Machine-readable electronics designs
......

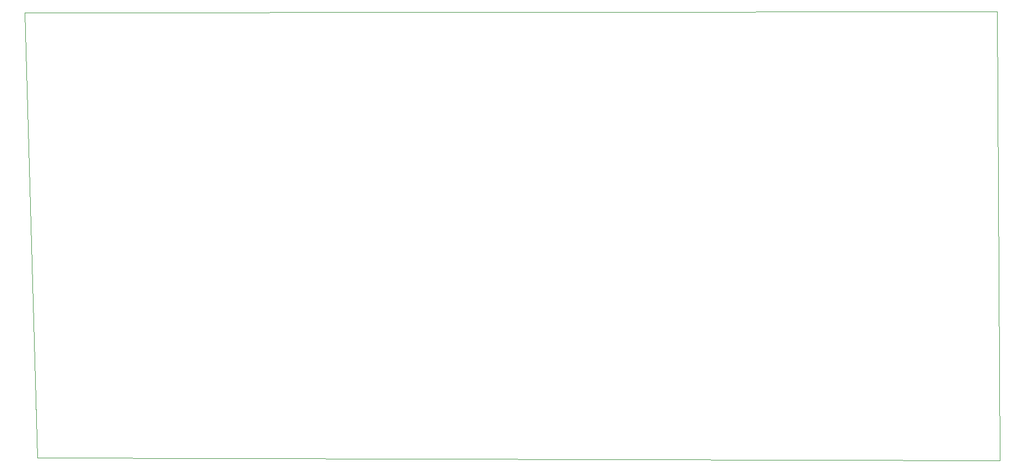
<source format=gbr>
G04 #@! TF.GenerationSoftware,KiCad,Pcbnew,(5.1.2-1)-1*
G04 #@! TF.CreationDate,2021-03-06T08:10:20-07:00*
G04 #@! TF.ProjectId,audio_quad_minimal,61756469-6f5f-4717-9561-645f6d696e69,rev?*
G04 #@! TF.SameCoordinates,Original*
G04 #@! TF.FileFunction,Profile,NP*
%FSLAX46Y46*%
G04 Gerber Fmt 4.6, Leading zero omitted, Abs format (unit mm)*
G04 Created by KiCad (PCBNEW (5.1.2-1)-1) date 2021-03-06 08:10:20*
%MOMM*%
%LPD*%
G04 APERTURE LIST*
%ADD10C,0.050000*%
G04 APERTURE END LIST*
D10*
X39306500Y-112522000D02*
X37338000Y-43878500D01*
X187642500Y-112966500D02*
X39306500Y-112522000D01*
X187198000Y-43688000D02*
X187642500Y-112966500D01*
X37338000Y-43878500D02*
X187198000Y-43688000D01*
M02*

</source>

......

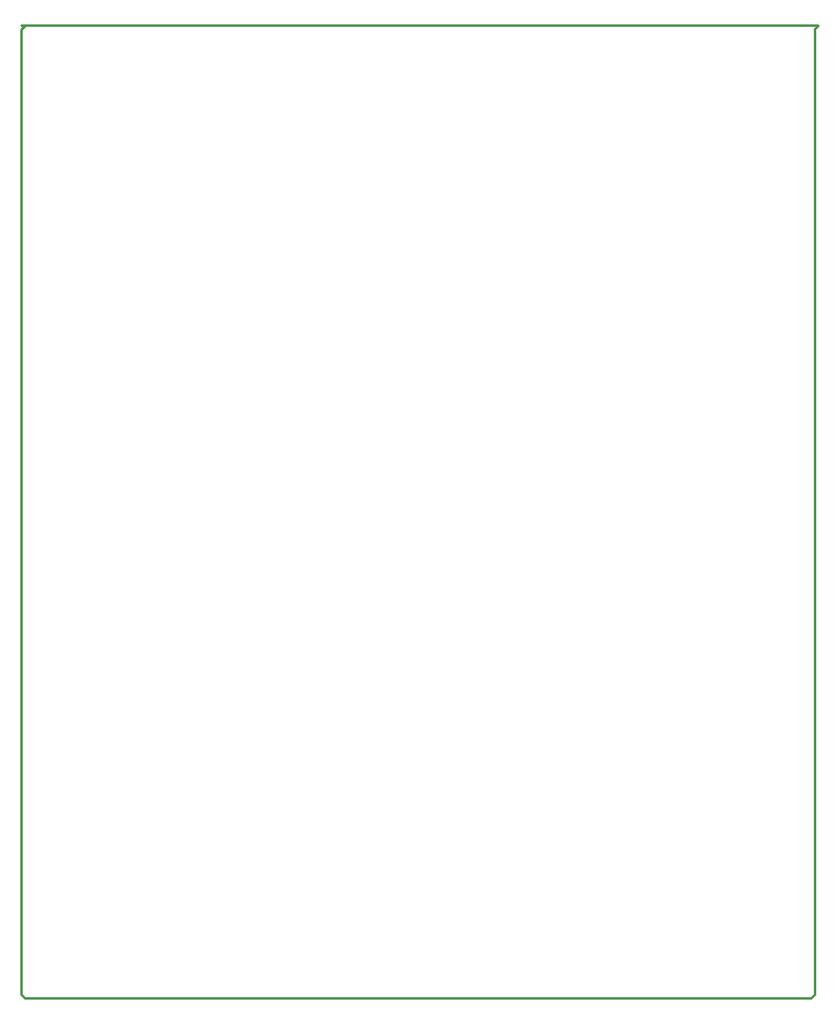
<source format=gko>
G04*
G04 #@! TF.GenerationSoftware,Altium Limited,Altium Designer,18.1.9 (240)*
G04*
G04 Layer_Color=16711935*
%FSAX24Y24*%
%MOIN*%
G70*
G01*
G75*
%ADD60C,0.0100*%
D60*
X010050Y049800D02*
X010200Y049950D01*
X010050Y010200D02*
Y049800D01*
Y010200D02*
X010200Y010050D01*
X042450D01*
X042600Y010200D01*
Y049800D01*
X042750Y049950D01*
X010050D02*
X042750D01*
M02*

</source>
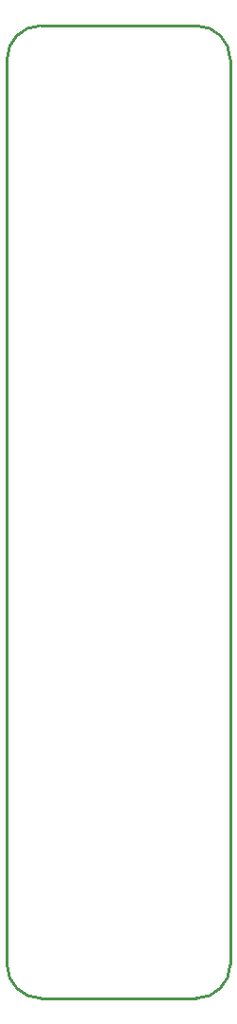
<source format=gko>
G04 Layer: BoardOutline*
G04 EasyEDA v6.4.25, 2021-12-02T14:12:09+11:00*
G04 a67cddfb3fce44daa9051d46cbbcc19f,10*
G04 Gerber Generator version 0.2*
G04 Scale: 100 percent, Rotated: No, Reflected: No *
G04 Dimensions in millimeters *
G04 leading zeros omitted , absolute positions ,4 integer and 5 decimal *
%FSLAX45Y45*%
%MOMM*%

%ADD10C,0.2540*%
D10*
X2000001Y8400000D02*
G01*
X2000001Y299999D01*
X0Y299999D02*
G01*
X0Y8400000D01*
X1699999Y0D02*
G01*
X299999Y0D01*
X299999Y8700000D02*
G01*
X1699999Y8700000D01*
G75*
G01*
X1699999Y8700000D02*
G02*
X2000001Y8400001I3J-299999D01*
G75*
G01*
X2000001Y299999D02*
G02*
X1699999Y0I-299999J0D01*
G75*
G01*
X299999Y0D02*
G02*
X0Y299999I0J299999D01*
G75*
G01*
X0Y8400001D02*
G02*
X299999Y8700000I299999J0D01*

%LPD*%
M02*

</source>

......

* _EXERCISE INSTRUCTIONS_
Return a copy of each line in the entries that contains "KiCad".

* _RESPONSE TO THE EXERCISE_
G04 #@! TF.GenerationSoftware,KiCad,Pcbnew,(5.1.2-1)-1*
G04 Created by KiCad (PCBNEW (5.1.2-1)-1) date 2021-03-06 08:10:20*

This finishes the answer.